为什么要用 API 管理 Grafana#
刚开始用 Grafana 时,大家都是直接在 UI 上拖拖拽拽创建 Dashboard,方便快捷。但随着环境越来越多(QA、预发、生产,再加上多区域),问题开始暴露:
- 生产上精心调好的 Dashboard,想同步到 QA 得手动导出 JSON 再导入,还经常忘记
- 新来的同事不小心改了生产 Dashboard,没有回滚机制,恢复不了历史状态
- 想审计"这个 Dashboard 是什么时候被谁改的",完全没有记录
- 批量修改数据源地址(比如迁移 Prometheus 集群),得一个个手动改
这些问题的根源是:把 Grafana 当做手动操作的 UI 工具,而不是一个有 API 的服务。
把 Dashboard 代码化(Dashboard as Code)解决了这些问题:Dashboard JSON 存 Git,通过 API 或 provisioning 部署,多环境同步变成 CI/CD pipeline 的一个步骤。

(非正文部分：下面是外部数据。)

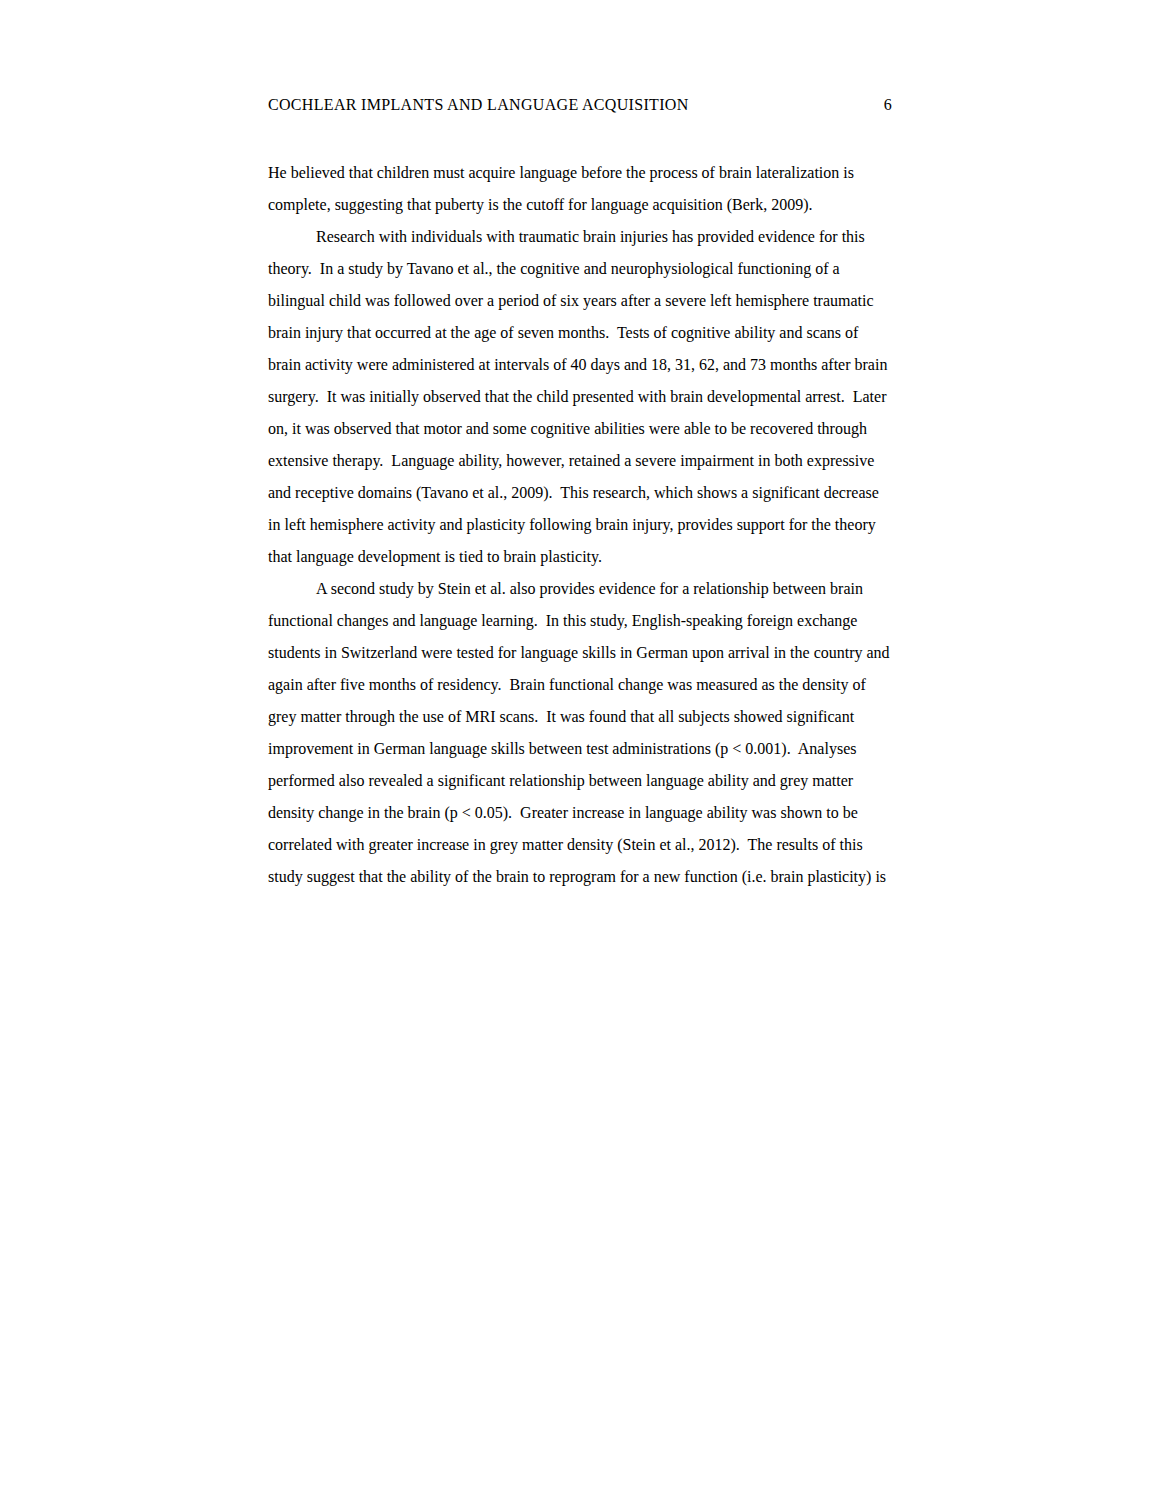Cochlear Implants and Language Acquisition 6
He believed that children must acquire language before the process of brain lateralization is complete, suggesting that puberty is the cutoff for language acquisition (Berk, 2009).
Research with individuals with traumatic brain injuries has provided evidence for this theory. In a study by Tavano et al., the cognitive and neurophysiological functioning of a bilingual child was followed over a period of six years after a severe left hemisphere traumatic brain injury that occurred at the age of seven months. Tests of cognitive ability and scans of brain activity were administered at intervals of 40 days and 18, 31, 62, and 73 months after brain surgery. It was initially observed that the child presented with brain developmental arrest. Later on, it was observed that motor and some cognitive abilities were able to be recovered through extensive therapy. Language ability, however, retained a severe impairment in both expressive and receptive domains (Tavano et al., 2009). This research, which shows a significant decrease in left hemisphere activity and plasticity following brain injury, provides support for the theory that language development is tied to brain plasticity.
A second study by Stein et al. also provides evidence for a relationship between brain functional changes and language learning. In this study, English-speaking foreign exchange students in Switzerland were tested for language skills in German upon arrival in the country and again after five months of residency. Brain functional change was measured as the density of grey matter through the use of MRI scans. It was found that all subjects showed significant improvement in German language skills between test administrations (p < 0.001). Analyses performed also revealed a significant relationship between language ability and grey matter density change in the brain (p < 0.05). Greater increase in language ability was shown to be correlated with greater increase in grey matter density (Stein et al., 2012). The results of this study suggest that the ability of the brain to reprogram for a new function (i.e. brain plasticity) is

这就是 IaC(Infrastructure as Code)思路在可观测性领域的应用。
Service Account Token 认证#
Grafana 8.x 以后推荐用 Service Account 替代旧版 API Key,权限管理更精细,Token 可以设置过期时间。
在 Grafana UI 中:Administration → Service Accounts → Add service account
# 用 API 创建 Service Account(需要 Admin token 或 Basic Auth)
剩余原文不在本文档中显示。